Some have argued that it is pointless for the United States to engage in punitive military strikes against Syria unless our actions are designed to decisively tip the military balance toward the rebels. That claim downplays the more limited, but nevertheless important, objective of deterring the future use of chemical weapons.
Moreover, defining the success of our response as decisively changing the military balance is unrealistic, unachievable without putting American lives at risk, and will ultimately drag the United States toward full-scale intervention in a Syrian civil war.
Gen. Martin Dempsey, chairman of the Joint Chiefs of Staff, has stated that measures like the establishment of a no-fly zone would put American pilots at risk and may not change the situation on the ground.
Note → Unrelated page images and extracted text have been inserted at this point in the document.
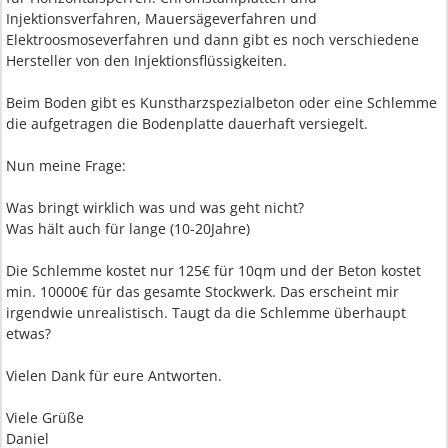
Injektionsverfahren, Mauersägeverfahren und
Elektroosmoseverfahren und dann gibt es noch verschiedene
Hersteller von den Injektionsflüssigkeiten.
Beim Boden gibt es Kunstharzspezialbeton oder eine Schlemme
die aufgetragen die Bodenplatte dauerhaft versiegelt.
Nun meine Frage:
Was bringt wirklich was und was geht nicht?
Was hält auch für lange (10-20Jahre)
Die Schlemme kostet nur 125€ für 10qm und der Beton kostet
min. 10000€ für das gesamte Stockwerk. Das erscheint mir
irgendwie unrealistisch. Taugt da die Schlemme überhaupt
etwas?
Vielen Dank für eure Antworten.
Viele Grüße
Daniel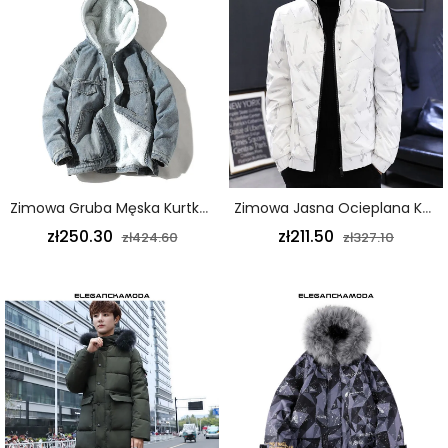
Zimowa Gruba Męska Kurtka Dżinsowa Z Owczej Wełny Z Kapturem Niebieska
Zimowa Jasna Ocieplana Kurtka Męska Ze Stójką Krótki Wąski Lekki Płaszcz Biały
zł250.30
zł211.50
zł424.60
zł327.10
Measuring success of these actions in terms of changing the tide of the war will lead inexorably to further assertions that American credibility is at stake and suck America into a costly civil war that could, with the current configuration of forces, result in the extremist al Qaeda elements among the rebels gaining the upper hand. That is why it is so important to define this particular mission in a way that can be achieved at an acceptable cost.
Let's heed three important lessons from Iraq: Protect our credibility by presenting clear evidence of the use of chemical weapons by the al-Assad regime; take strong action to punish the illegal use of chemical weapons and deter their future use; and define the mission in achievable terms at a cost we are willing to pay.
The opinions expressed in this commentary are solely those of Chris Van Hollen.